**Text for analysis:**
Painting by Sandro Botticelli

The Madonna and Child with an Angel is a painting executed c. 1465–1467 by the Italian Renaissance painter Sandro Botticelli. It is housed in Spedale degli Innocenti of Florence.

A majority of Botticelli's works date to the 1480s. This painting, one of Botticelli's earliest, reveals Botticelli's close artistic relationship with his teacher, Filippo Lippi, and is modelled on the latter's The Virgin and Child with Two Angels. With the realistic depiction of his live infant models, Botticelli's Madonna may be the earliest known depiction of the neurological Babinski reflex. Botticelli is also known for his contributions to the Sistine Chapel.

== Description ==
This depiction of Madonna and Child poses both Mary and the Infant Jesus in the center of the image, framing the gaze between Mary and her son with a blue background. The position of Mary and Child is also framed by a church-like arch supported by Composite order pillars. The Madonna is in dressed in red covered by a black cloak which has gold accents and trim. The Child wears only a white cloth. The babe is being handed to its mother by an angel, in the figure of a young boy, wearing white and red, whose wings are barely in scene. As the Mother and Child gaze at each other, the angel gazes directly toward the observer. All three figures are drawn with a halo; the Christ-Child's is a cruciform halo, which is a traditional way of distinguishing Jesus.

Saved data entries:
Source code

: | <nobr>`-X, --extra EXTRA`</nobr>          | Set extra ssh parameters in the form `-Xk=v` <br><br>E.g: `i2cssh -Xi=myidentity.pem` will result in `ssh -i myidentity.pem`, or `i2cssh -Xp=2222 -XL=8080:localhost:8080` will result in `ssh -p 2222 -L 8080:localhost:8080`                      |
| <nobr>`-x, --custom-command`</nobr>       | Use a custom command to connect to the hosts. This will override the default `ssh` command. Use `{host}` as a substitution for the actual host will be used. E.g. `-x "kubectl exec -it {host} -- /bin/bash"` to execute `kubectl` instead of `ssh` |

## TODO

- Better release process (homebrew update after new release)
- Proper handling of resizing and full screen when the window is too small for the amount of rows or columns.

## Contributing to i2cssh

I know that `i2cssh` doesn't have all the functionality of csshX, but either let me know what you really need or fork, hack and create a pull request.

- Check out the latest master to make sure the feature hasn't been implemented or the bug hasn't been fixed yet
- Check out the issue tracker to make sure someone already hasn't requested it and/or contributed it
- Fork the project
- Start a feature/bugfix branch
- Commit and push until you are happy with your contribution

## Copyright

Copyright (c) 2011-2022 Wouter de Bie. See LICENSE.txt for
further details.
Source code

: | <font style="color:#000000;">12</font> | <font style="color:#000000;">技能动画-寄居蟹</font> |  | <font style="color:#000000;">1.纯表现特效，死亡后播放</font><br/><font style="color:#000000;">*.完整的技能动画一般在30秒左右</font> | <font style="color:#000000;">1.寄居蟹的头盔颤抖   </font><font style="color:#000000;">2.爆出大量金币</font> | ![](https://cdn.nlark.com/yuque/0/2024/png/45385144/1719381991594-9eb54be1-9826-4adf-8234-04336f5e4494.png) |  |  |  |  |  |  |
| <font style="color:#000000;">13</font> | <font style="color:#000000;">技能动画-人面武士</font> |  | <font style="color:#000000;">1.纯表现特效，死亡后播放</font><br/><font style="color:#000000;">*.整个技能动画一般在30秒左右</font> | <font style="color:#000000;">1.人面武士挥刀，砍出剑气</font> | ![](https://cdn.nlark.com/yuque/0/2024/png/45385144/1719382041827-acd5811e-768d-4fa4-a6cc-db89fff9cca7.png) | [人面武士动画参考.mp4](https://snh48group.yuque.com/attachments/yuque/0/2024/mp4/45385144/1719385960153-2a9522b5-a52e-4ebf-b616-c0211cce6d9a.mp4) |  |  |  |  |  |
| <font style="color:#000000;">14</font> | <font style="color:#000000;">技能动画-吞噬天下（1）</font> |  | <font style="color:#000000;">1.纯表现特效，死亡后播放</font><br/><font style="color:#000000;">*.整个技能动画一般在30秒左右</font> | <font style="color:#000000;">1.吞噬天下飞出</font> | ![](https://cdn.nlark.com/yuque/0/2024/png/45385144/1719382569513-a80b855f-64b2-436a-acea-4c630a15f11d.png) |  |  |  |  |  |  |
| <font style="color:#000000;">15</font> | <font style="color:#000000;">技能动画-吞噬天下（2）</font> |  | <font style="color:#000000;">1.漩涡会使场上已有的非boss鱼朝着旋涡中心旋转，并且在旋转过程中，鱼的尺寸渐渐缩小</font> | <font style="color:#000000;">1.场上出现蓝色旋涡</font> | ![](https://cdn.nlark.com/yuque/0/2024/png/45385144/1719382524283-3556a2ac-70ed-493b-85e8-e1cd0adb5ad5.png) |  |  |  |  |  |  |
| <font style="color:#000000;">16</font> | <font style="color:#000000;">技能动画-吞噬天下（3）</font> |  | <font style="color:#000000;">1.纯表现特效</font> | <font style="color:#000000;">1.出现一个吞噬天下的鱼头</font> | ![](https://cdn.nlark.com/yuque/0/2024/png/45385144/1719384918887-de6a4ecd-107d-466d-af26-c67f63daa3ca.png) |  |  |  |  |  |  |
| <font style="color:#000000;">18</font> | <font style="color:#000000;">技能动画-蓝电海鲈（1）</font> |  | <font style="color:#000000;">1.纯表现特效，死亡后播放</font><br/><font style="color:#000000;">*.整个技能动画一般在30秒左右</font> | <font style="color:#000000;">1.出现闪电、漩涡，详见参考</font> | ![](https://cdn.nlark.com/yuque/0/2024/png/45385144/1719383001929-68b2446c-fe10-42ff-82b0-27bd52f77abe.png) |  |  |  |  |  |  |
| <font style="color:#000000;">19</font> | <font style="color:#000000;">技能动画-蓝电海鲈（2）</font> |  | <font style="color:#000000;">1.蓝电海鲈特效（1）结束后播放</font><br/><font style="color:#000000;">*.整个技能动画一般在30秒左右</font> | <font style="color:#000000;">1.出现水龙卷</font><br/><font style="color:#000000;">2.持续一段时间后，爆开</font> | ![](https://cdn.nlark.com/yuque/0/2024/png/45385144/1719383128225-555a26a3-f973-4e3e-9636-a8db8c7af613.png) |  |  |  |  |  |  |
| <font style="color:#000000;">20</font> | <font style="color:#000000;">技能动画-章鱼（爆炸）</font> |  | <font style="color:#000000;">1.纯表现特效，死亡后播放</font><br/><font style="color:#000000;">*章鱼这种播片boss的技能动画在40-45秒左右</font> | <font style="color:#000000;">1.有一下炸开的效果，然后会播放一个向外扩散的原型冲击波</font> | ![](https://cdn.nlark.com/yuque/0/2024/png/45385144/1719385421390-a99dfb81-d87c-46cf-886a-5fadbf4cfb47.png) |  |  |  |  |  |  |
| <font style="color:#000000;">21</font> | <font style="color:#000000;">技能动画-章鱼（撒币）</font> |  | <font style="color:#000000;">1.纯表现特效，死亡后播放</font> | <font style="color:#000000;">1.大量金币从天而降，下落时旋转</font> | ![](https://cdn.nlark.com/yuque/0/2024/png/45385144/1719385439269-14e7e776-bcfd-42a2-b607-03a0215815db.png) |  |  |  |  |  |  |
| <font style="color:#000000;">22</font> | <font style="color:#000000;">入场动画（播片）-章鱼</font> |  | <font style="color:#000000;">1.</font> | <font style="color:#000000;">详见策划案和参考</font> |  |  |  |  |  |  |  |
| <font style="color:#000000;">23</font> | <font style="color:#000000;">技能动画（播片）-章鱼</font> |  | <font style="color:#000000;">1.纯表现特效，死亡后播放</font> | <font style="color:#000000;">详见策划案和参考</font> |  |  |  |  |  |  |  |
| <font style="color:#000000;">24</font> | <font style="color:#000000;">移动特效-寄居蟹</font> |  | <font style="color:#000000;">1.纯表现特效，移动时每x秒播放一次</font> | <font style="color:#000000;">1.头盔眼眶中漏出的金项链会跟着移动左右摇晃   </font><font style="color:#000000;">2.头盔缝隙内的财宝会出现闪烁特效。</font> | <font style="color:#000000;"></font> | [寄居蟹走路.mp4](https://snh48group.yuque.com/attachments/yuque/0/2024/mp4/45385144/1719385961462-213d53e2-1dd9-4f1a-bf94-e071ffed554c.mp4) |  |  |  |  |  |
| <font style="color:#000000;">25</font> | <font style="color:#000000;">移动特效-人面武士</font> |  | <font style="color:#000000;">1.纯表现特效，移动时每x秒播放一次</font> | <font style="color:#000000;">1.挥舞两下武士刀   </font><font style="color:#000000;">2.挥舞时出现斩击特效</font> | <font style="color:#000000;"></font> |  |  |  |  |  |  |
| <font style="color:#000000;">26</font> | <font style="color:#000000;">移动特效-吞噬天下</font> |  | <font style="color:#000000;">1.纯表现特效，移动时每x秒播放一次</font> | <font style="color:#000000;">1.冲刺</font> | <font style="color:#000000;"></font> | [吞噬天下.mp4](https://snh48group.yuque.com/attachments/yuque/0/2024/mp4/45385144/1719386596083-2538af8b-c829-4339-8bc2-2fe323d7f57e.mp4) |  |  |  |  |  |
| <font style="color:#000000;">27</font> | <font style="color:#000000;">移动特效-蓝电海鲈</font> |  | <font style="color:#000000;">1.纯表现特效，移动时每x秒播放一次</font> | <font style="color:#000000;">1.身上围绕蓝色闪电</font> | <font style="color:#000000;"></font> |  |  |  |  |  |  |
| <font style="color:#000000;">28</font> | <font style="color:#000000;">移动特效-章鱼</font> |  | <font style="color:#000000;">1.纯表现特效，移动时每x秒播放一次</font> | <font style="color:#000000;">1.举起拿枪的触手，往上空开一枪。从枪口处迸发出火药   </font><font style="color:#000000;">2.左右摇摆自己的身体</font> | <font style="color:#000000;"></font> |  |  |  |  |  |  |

**Work request 1:** According to the text on Botticelli's painting, why is the Christ-Child's halo drawn differently from the others? Answer in one to three sentences.
**Work request 2:** Where is the painting housed, according to the text on Botticelli's painting?
**Work request 3:** Write the next part of the text on Botticelli's painting, picking up after its last sentence.
None of the saved data entries are needed for what follows.

**Task result 1:** The Christ-Child's halo is cruciform, while all three figures have halos. A cruciform halo is a traditional way of distinguishing Jesus.

**Task result 2:** Spedale degli Innocenti of Florence.

**Task result 3:**
Botticelli showcases a non-historic image of the Madonna and Child, instead drawing his inspiration from the Renaissance ideals of beauty. There are parallels in Botticelli's work in which he continuously depicts Mary and Jesus with blonde, wavy hair and fair skin so as to elevate the image of both figures in creating a sort of devotional perfection. Other examples of this include, Madonna and Child, Madonna of the Magnificat, and Sant'Ambrogio Altarpiece (Botticelli).